Bug 616836 – Use libunistring's u8_normalize() instead of GLib's g_utf8_normalize()

After an evaluation, GNOME has moved from Bugzilla to GitLab. Learn more about GitLab.
No new issues can be reported in GNOME Bugzilla anymore.
To report an issue in a GNOME project, go to GNOME GitLab.
Do not go to GNOME Gitlab for: Bluefish, Doxygen, GnuCash, GStreamer, java-gnome, LDTP, NetworkManager, Tomboy.

Bug 616836 - Use libunistring's u8_normalize() instead of GLib's g_utf8_normalize()


Summary:	Use libunistring's u8_normalize() instead of GLib's g_utf8_normalize()


Status:	RESOLVED FIXED

Product:	tracker
Classification:	Core
Component:	General
Version:	0.9.x
Hardware:	Other Linux

Importance:	Normal normal
Target Milestone:	---
Assigned To:	tracker-indexer
QA Contact:	Jamie McCracken

URL:
Whiteboard:

Depends on:
Blocks:

Reported:	2010-04-26 10:56 UTC by Aleksander Morgado
Modified:	2010-05-20 17:02 UTC

See Also:
GNOME target:	---
GNOME version:	---

Description Aleksander Morgado 2010-04-26 10:56:24 UTC

GLib's Unicode normalization methods strongly rely on heap allocations to perform the normalization.

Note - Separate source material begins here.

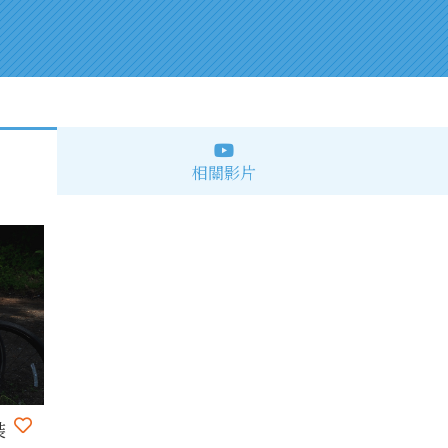
相關影片
裝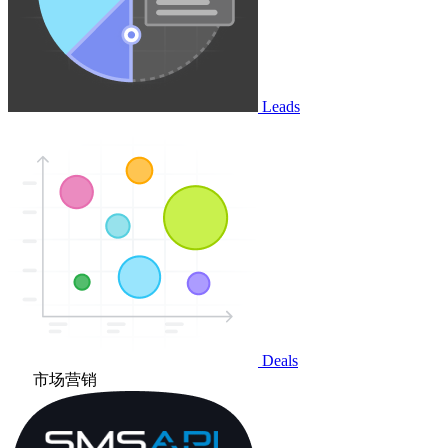
Leads
Deals
市场营销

libunistring's normalization methods don't allocate themselves the output buffer, and thus, even stack-allocated memory can be used to perform the normalization:
http://www.gnu.org/software/libunistring/manual/libunistring.html#Normalization-of-strings

Thus, linking to libunistring to perform Unicode normalizations could really improve the performance of the parsing operations.

Also:
 * A full-text normalization instead of a word-by-word one could be done.
 * Same approach of using libunistring could be applied for casefold-ing done just before normalization.

Note: instead of libunistring, libicu is also probably a good choice:
http://bugs.icu-project.org/trac/browser/icu/trunk/source/common/unicode/unorm2.h

Comment 1 Aleksander Morgado 2010-05-11 12:41:32 UTC

This issue is now addressed in the "parser-unicode-libs-review" branch in gnome git.

Both libunistring and libicu choices are given.

Comment 2 Martyn Russell 2010-05-17 13:33:49 UTC

Moving "Indexer" component bugs to "General" since "Indexer" refers to the old 0.6 architecture

Comment 3 Martyn Russell 2010-05-20 17:02:15 UTC

This problem has been fixed in the development version. The fix will be available in the next major software release. Thank you for your bug report.